■ **文本节选**:

>>>>>

而精益生产一旦上路,就不能回头。柳州五菱索性打开全员天窗,让人人都能看见天空的风景。2000年5月开始,柳州五菱分别组织4批70多位中高层管理者、业务骨干赴上海通用汽车、德尔福零部件公司接受精益生产培训。而首批人员几乎包含了当时所有的中层干部,到上海通用汽车公司进行了为期两周的脱产学习,核心就是通用汽车的全球制造体系。沈阳在给大家送行时说:“企业从来没有把这么多的中层正职送去学习,为什么?我们必须通过学习去变革,用别人好的东西对比自己,这样才有变革的方向。”
任何关键性战略路线的落实,都要从中高层的“思维渗透”开始。
在中层干部学习培训之后,紧接着基层的工段长、培训师等也前后分三批,奔赴上海进行学习。与中层干部不同的是,这些员工肩负的是如何将精益生产的模式和概念带回五菱的使命。一个月的时间,深入到上海通用汽车的各个车间、各个工段学习,一应俱问,取回“真经”。
这些被派出去的员工,一如半夜打开了屋顶,突然看见了璀璨的星空般喜悦。很多人学习回来后,连家都不回就直接拖着行李到办公室开会,讲学习的体会,谈“再创业”的冲动。
既有前所未见的教材理论,又有精益生产骨干的冲劲,柳州五菱开始了浩浩荡荡的全员培训。经过企业内部的评审和试讲,于2001年6月启动了全员性的精益生产理念培训。培训中心同时开设10个教学班,每期学习时间为10天,培训的核心内容包括企业文化、精益生产基本理念、标准化操作单的制作等。
在学习的洪流中,生活与工作的界限被求知的欲望所填平,企业也逐步形成了每周5天上班1天培训的5+1模式。工厂里的培训中心,长期都是满满当当的。人人都是学生,人人都是老师。这其中的佼佼者们,也被选拔出来作为“八大培训师”。
全员培训的同时,也是在消化吸收,以探索出适合柳州五菱的生产制造模式。“精益生产五菱化”管理小组,就在当时的总装车间选择了一个班组和一个工段作为试点。从最小的一个细胞——操作工位开始,以现场的5S管理和七种浪费 为切入点。
试点工段也开始尝试自己制作平衡墙,从安全、人员、质量、效率和成本等方面进行分析和研究,制订了五菱第一个工段的业务计划实施(BPD)管理。当时的工段长开始核对每一个工位的生产耗时,要拿着秒表去掐生产线上员工操作的时间,看每个动作、每个装配需要多少时间。测完员工的操作之后,工段长自己也会在生产线外做同样的工作,模拟流水线的节拍,反复操练20遍,直到熟练之后,就取一个平均时间作为基准时间段,进行普及。
《岗位操作标准化手册》也在这个阶段被制定出来,基本上是由车间的工段长和工程师加班加点地研究,不断地树立规范和完善员工的操作手册。工作硬件条件还比较落后,车间没有电脑,工程师们只能用手写,一笔一画地将操作手册整理出来。尽管原始而粗糙,但是大家都明显感觉到,有很多知识要去学习、消化和吸收。各个区域都要定期报告“精益生产五菱化”的推进情况。

<<<<<

(分割标注记录)
>>>>>

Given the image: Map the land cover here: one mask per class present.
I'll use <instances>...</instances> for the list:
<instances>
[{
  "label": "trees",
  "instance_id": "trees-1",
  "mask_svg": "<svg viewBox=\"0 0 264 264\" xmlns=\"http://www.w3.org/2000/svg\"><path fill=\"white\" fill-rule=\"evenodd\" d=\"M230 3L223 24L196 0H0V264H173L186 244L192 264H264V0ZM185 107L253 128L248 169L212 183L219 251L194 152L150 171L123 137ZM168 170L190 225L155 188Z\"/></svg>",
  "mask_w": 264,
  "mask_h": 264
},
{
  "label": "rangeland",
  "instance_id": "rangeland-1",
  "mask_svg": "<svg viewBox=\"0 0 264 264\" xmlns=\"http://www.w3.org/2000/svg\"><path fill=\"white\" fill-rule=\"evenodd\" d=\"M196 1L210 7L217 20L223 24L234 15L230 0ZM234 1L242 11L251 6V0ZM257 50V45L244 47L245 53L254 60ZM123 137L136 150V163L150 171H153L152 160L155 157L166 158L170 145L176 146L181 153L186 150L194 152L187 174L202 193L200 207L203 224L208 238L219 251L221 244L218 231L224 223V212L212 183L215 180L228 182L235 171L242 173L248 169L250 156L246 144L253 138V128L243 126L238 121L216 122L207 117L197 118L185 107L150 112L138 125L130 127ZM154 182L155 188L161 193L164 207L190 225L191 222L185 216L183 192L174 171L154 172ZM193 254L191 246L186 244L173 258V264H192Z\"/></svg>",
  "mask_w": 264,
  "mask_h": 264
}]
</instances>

<<<<<

■ **简短题目 A**:
根据柳州五菱精益生产节选,回答以下问题:
(i) 从2000年5月开始,柳州五菱共组织了几批、多少位中高层管理者和业务骨干去接受精益生产培训?
(ii) 全员性的精益生产理念培训是在何时启动的?
(iii) 工段长在生产线外模拟流水线节拍时反复操练了多少遍?
■ **简短题目 B**:
判断以下说法是否符合柳州五菱精益生产节选,每项回答“是”或“否”,并原文引用作为依据的词句。
(i) 首批人员在上海通用汽车公司进行了为期一个月的脱产学习。
(ii) 全员培训时,培训中心同时开设10个教学班,每期学习10天。
(iii) 车间的工程师用电脑整理《岗位操作标准化手册》。
■ **简短题目 C**:
把柳州五菱精益生产节选中以“试点工段也开始尝试自己制作平衡墙”开头的段落改写成要点列表,并保留其主要事实。
这些数据行在此不起任何作用。

■ **参考答案 A**:
(i) 4批,70多位。
(ii) 2001年6月。
(iii) 20遍。

■ **参考答案 B**:
(i) 否。“到上海通用汽车公司进行了为期两周的脱产学习”
(ii) 是。“培训中心同时开设10个教学班,每期学习时间为10天”
(iii) 否。“车间没有电脑,工程师们只能用手写”

■ **参考答案 C**:
- 试点工段自己制作平衡墙,从安全、人员、质量、效率和成本等方面进行分析研究。
- 制订了五菱第一个工段的业务计划实施(BPD)管理。
- 工段长用秒表测量生产线上每个工位、每个动作和每个装配的耗时。
- 工段长在生产线外模拟流水线节拍,反复操练20遍,熟练后取平均时间作为基准时间段并加以普及。